# How to remove 1970 Center console?



## Amigo-2k (Jun 18, 2011)

I have a 1970 GTO that I want to replace the slider dust cover for the auto-shifter. I removed 2 screws and 2 bolts (from a bracket) and the console is loose but the shifter (with the knob off) still wants to come with the console. The shifter will even move side to side with the console (I'm guessing something is not connected ...).


----------



## 69Goatee (Aug 14, 2009)

I changed my stock shifter for a Dual-Gate in my 69 years ago, so I am kinda fuzzy on how the stock one mounts. I know the trim piece(chrome with woodgrain sticker on 69) that covers the shifter is held in with spring clips and pops out. I think the shifter is bolted to the console under there. It is also bolted to the trans tunnel with two brackets, sounds like yours may be loose.


----------



## Pontiacpurebrred (Jun 22, 2011)

Hope this link works and I hope it helps. If not search google books for GTO Restoration Guide. It gives step by step breakdown of the automatic console.

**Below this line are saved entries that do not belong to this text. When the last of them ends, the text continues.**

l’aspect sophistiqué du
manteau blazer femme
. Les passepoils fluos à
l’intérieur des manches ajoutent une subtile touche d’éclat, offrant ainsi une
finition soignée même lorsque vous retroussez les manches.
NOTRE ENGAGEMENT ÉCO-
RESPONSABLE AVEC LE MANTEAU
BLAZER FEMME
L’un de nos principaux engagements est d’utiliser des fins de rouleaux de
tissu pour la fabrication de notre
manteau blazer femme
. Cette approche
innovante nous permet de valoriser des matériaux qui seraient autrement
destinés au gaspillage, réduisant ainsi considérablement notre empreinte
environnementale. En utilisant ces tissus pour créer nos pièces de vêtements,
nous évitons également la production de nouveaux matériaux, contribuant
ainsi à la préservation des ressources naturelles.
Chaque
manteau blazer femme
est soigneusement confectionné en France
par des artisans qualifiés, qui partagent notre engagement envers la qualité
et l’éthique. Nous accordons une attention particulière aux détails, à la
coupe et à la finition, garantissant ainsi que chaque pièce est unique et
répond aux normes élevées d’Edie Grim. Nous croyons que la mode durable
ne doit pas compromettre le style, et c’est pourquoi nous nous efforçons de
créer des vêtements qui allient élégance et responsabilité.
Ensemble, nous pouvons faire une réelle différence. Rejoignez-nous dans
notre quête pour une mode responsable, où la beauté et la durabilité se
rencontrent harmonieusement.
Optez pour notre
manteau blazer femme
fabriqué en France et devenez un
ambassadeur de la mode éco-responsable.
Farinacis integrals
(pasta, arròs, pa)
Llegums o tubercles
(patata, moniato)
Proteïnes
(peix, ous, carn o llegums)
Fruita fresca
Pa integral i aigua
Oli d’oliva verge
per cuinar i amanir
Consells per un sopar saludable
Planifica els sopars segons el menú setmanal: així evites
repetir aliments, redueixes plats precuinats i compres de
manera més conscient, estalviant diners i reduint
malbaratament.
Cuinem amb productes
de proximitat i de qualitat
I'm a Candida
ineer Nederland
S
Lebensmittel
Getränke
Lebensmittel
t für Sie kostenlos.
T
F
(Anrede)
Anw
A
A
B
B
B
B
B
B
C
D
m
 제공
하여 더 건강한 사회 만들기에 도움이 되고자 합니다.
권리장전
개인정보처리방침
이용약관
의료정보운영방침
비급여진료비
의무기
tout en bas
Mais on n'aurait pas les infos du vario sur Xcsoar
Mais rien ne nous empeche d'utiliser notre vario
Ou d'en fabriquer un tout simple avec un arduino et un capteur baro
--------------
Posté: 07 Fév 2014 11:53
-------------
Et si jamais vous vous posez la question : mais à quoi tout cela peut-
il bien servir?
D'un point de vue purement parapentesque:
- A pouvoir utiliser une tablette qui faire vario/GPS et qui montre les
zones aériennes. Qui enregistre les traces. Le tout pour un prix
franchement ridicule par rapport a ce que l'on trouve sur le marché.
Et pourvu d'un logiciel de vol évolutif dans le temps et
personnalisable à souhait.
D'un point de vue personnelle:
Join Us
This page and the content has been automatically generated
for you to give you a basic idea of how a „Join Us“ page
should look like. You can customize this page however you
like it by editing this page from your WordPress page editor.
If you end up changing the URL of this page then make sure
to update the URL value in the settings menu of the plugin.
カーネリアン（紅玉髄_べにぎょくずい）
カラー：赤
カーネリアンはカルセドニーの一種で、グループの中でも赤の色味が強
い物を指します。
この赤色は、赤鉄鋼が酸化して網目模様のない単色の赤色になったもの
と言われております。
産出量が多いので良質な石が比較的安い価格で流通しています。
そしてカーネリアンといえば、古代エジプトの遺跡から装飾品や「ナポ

Pontiac GTO Restoration Guide, 1964-1972 - Google Books


----------



## freethinker (Nov 14, 2009)

Amigo-2k said:


> I have a 1970 GTO that I want to replace the slider dust cover for the auto-shifter. I removed 2 screws and 2 bolts (from a bracket) and the console is loose but the shifter (with the knob off) still wants to come with the console. The shifter will even move side to side with the console (I'm guessing something is not connected ...).


pop off the trim piece and there are 4 bolts under there.


----------



## Amigo-2k (Jun 18, 2011)

God bless the internet ... I stuck my hand in the shifter plate and pulled it right up .... DOH!


----------



## Tweety70 (Nov 17, 2013)

Amigo

Did you end up having to remove the console or just the faceplate? I am asking because I need to do the same thing .


Tks


----------